Historic maps depict the evolution both of the estate, and of the town. Note the ‘clay pitt’ – Bletchley later acquired extensive brickworks.
Sir Herbert Leon: parliamentarian, wealthy stockbroker and enthusiastic squire, who played an energetic role in the life of the local community.
Lady Fanny Leon, who presided over the estate’s busy social diary: the grand balls, the hunts, the whirl of weekend parties. She also involved herself with the local council and nursing association.
These days, the eye is drawn to the copper cupola which seems rather awkwardly jammed on to one side of the house’s roof. Sir Herbert’s taste was eclectic, and is reflected in the contemporary dark wooden panelling, the occasional outbreaks of stained glass and the ornately plastered ballroom ceiling which the Hon. Sarah Baring said made her think of ‘drooping bosoms’. Apologists for the structure say that any prejudice against it is a manifestation of anti-Victorian sentiment, a dislike for the pre-modern, and that its merits will be seen properly in time. Whether that is the case or not, the Bletchley Park Trust is doing a terrific job in restoring it to its original glory.
FROM LEFT TO RIGHT The estate cricket team; the rather splendid horse and trap, ready to convey guests and luggage from the station.
Making the most of some scarce time off, the household staff gather together in their smartest array.
An Edwardian picture postcard, hand-coloured. Note the tower at the rear of the house: it had been pulled down by the time the codebreakers arrived.
The estate’s gardeners assembled. Their work ranged from tending rare orchids in the hot-houses to cultivating the kitchen gardens – which were later to contribute much needed fresh produce to the codebreakers’ canteen.
This was more than just a family home; this was a house built for entertainment, and for weekend parties. The addition of extensive stables to the side were there for those who wanted to ride out into the countryside; equally, the yew tree maze and the lawns flanking the lake were there for more sedate promenades. The lake itself was supposed to have dated back hundreds of years, when it was in use as a medieval fishpond. In its new life, it became the home of noisy geese. In later years, some of Bletchley’s younger female recruits recalled being harassed by the geese as they attempted to take coffee by the water. These water features also resulted in an abundance of frogs, which were recalled with a shudder by one young Wren who dreaded the walk back through the estate at the end of a shift at midnight, in the blackout, and inadvertently treading on frogs in the darkness.
Lady Leon rode out with the Whaddon Hunt; and the sheer numbers of Bletchley Park’s stable staff illustrate the importance of hunting to the estate.
A memento of the 1891 election in which Sir Herbert became Bletchley’s local member of parliament. This was at a time when the vote was very restricted – how many in this picture would have been entitled to cast a ballot?

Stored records
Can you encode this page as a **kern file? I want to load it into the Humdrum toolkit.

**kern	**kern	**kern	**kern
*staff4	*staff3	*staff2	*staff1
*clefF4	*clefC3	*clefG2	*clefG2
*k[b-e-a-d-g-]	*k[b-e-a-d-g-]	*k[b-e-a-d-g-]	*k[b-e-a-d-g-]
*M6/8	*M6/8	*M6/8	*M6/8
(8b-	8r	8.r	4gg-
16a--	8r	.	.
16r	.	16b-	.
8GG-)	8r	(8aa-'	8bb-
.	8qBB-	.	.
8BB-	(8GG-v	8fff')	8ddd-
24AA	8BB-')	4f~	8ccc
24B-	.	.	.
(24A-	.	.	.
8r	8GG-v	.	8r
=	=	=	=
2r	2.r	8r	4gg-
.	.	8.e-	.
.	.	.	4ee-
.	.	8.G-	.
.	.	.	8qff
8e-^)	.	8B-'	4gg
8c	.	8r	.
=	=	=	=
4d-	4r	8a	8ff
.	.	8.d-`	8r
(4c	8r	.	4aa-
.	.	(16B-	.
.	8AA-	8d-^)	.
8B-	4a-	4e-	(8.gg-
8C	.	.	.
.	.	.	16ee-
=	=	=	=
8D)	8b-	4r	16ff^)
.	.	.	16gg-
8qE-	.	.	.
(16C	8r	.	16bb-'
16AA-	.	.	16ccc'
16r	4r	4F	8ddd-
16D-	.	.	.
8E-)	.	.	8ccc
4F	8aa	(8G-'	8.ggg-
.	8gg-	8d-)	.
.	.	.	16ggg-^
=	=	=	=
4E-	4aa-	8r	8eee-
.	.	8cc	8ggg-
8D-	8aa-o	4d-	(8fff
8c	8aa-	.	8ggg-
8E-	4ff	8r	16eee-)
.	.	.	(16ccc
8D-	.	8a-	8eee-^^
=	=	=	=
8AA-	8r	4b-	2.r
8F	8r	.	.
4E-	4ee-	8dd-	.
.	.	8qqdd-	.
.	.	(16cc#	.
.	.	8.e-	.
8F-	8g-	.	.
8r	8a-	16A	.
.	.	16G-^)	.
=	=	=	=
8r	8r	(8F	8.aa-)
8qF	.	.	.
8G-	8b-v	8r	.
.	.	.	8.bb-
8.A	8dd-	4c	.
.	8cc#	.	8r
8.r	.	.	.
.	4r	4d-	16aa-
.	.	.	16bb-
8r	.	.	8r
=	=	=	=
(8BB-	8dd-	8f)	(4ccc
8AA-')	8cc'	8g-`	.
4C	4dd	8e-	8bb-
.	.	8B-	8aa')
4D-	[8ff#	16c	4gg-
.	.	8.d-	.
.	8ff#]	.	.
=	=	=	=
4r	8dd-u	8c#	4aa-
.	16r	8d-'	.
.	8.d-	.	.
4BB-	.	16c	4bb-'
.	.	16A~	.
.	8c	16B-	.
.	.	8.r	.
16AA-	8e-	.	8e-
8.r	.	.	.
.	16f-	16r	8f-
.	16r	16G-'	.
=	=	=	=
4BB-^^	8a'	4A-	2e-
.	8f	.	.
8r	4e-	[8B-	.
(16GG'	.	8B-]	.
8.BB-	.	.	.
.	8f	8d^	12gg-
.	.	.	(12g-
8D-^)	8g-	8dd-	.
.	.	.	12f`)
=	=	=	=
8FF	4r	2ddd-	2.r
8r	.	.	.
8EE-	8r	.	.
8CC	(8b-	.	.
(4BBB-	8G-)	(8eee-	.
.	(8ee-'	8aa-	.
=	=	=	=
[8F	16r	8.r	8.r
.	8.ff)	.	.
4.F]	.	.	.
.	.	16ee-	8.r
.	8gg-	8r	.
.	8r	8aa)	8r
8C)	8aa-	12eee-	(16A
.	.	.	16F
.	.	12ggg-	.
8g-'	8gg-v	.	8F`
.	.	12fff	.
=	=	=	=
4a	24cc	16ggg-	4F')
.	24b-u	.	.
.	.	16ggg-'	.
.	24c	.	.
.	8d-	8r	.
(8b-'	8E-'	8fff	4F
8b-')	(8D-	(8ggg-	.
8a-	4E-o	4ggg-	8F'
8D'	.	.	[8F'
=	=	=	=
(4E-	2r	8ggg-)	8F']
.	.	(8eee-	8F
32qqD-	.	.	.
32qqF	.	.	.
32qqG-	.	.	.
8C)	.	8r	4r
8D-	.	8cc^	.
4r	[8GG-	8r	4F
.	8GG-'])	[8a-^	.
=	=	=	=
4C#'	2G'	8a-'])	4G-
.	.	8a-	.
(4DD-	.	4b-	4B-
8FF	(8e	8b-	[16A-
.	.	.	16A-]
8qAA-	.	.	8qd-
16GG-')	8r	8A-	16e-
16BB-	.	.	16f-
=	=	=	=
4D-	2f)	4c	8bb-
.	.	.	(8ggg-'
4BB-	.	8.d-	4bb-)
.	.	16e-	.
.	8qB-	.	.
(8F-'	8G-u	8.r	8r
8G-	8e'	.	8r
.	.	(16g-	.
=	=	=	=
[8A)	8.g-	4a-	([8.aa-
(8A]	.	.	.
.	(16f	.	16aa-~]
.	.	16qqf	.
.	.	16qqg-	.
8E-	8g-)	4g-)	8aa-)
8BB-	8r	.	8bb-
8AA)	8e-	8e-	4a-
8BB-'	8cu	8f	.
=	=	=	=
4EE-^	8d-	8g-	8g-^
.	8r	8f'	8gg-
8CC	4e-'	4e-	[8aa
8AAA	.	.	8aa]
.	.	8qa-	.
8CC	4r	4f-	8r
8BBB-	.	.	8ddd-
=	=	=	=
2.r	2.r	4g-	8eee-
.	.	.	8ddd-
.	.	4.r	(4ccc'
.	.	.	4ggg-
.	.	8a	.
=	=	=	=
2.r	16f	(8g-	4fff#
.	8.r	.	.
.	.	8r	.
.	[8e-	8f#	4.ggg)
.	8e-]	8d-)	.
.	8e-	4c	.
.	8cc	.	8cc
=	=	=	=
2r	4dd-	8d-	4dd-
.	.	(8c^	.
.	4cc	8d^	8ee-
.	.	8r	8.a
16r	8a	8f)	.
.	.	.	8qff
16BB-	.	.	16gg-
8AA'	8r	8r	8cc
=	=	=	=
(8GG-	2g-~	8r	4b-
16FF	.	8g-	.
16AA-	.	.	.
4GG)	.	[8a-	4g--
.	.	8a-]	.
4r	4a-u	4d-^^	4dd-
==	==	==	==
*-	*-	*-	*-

→ Stated task: Continue the Bletchley Park estate history from its last caption, about the 1891 election.

→ Task result:
The estate’s agricultural fairs were always popular, both with farmers, and with visitors from around the county. Firework displays were also a draw.
Quite apart from the gardens and stables, Sir Herbert and Lady Fanny employed large numbers of domestic staff for the house. The work was constant, but the Park was regarded as a good situation.
The courtyard is still there today, near the entrance of the building termed ‘the Cottage’, where senior codebreaker Dillwyn Knox worked.
A 1930s glimpse of the extent of the Bletchley stables; by the time Alan Turing started work in adjacent offices, they had been cleared.
The estate had other delicate touches, such as the beautifully tended orchid house, the extensive rose garden and the kitchen garden. The Leons employed huge numbers of local people and their in-house staff, according to the census of 1891, numbered 200 – everyone from personal maids to blacksmiths. More than this: Sir Herbert and Lady Fanny had intended the house to stand as a sort of focus for the local community, and as the years wore on, they used the grounds for agricultural fairs, horse shows and firework displays. They were popular too; a few Bletchley locals recalled how they were particularly assiduous at arranging and paying for care for the sick and the elderly, and how Sir Herbert donated playing fields and recreation grounds.
In 1926, Sir Herbert, who had been made a baronet in 1911, died; it is said that this was the only time that the church bells of Bletchley were stopped from ringing. Sir Herbert had found their noise intensely irritating, but the local vicar had ignored all his requests to tone them down a little. On the occasion of his passing, however, it was felt that he might at least have that one comfort.
For a few years afterwards, his widow continued to live at the house but when she died, the couple’s son, Sir George Leon, made the decision to sell the estate off. In 1938, it was bought up by Captain Hubert Faulkner, who was heading up a consortium of property speculators. There was a suggestion that he and his colleagues had plans to demolish and rebuild. However, these plans were almost immediately frozen by the intervention of the Foreign Office, and Admiral Sir Hugh Sinclair. The house was acquired; the Admiral, to make up for bureaucratic slowness and stinginess, is said to have paid for the house out of his own pocket.
Immediately it was pressed into service. Up in the far reaches of the house, near the old water tank, is a tiny room that once had enormous significance; for this was ‘Station X’. The Fleming-esque designation actually had a mundane meaning – Station 10. It was a wireless listening post, and the complicated aerial was arranged around the Wellingtonia tree outside the window. Not long after this came Captain Ridley’s Shooting Party; far from being one of Sir Herbert’s weekend entertainments, this was in effect the dress rehearsal for the Government Code and Cypher School to make the move from London and into the English countryside, a much less likely target for bombing than the streets around Whitehall and St James’s Park.
One of the estate’s grass tennis courts, this one at Home Farm seen here in the 1930s. This outdoor pursuit was later to prove popular with cryptologists – though obtaining new balls in wartime was tricky.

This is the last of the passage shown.